** Opening Task material block **
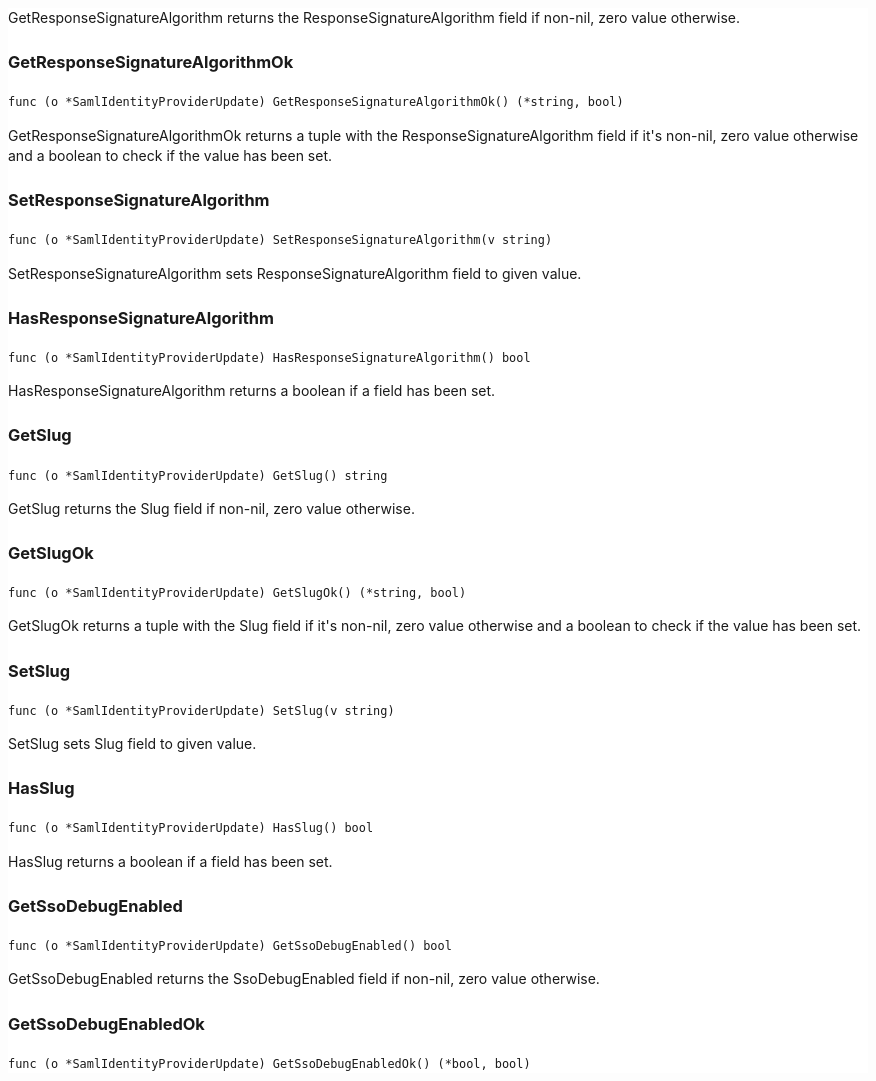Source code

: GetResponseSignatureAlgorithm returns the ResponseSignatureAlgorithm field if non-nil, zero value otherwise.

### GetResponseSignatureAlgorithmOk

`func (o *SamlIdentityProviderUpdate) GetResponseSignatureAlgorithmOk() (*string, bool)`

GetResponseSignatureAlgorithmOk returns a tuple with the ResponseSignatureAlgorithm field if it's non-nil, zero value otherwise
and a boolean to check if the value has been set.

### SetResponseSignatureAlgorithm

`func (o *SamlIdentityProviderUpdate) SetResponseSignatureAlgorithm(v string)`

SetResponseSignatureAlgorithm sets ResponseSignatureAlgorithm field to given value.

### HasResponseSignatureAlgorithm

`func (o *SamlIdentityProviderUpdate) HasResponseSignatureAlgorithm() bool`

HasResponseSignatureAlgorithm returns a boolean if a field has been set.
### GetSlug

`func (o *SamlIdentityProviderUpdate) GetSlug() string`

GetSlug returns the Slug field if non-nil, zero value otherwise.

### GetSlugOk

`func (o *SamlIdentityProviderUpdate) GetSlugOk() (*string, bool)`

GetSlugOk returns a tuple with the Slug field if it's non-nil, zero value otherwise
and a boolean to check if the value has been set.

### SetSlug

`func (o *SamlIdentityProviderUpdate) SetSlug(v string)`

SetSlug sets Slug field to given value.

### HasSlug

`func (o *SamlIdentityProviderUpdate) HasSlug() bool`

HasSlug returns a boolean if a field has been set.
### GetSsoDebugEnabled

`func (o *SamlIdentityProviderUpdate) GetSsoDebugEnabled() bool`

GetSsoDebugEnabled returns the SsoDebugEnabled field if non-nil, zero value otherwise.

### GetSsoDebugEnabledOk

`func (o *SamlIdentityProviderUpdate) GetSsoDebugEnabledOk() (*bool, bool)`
** Closing Task material block **
▶ [Your instructions] This exercise calls for a verbatim output of the entries, pictures omitted.

▶ [Solution below]
Source code

: GetResponseSignatureAlgorithm returns the ResponseSignatureAlgorithm field if non-nil, zero value otherwise.

### GetResponseSignatureAlgorithmOk

`func (o *SamlIdentityProviderUpdate) GetResponseSignatureAlgorithmOk() (*string, bool)`

GetResponseSignatureAlgorithmOk returns a tuple with the ResponseSignatureAlgorithm field if it's non-nil, zero value otherwise
and a boolean to check if the value has been set.

### SetResponseSignatureAlgorithm

`func (o *SamlIdentityProviderUpdate) SetResponseSignatureAlgorithm(v string)`

SetResponseSignatureAlgorithm sets ResponseSignatureAlgorithm field to given value.

### HasResponseSignatureAlgorithm

`func (o *SamlIdentityProviderUpdate) HasResponseSignatureAlgorithm() bool`

HasResponseSignatureAlgorithm returns a boolean if a field has been set.
### GetSlug

`func (o *SamlIdentityProviderUpdate) GetSlug() string`

GetSlug returns the Slug field if non-nil, zero value otherwise.

### GetSlugOk

`func (o *SamlIdentityProviderUpdate) GetSlugOk() (*string, bool)`

GetSlugOk returns a tuple with the Slug field if it's non-nil, zero value otherwise
and a boolean to check if the value has been set.

### SetSlug

`func (o *SamlIdentityProviderUpdate) SetSlug(v string)`

SetSlug sets Slug field to given value.

### HasSlug

`func (o *SamlIdentityProviderUpdate) HasSlug() bool`

HasSlug returns a boolean if a field has been set.
### GetSsoDebugEnabled

`func (o *SamlIdentityProviderUpdate) GetSsoDebugEnabled() bool`

GetSsoDebugEnabled returns the SsoDebugEnabled field if non-nil, zero value otherwise.

### GetSsoDebugEnabledOk

`func (o *SamlIdentityProviderUpdate) GetSsoDebugEnabledOk() (*bool, bool)`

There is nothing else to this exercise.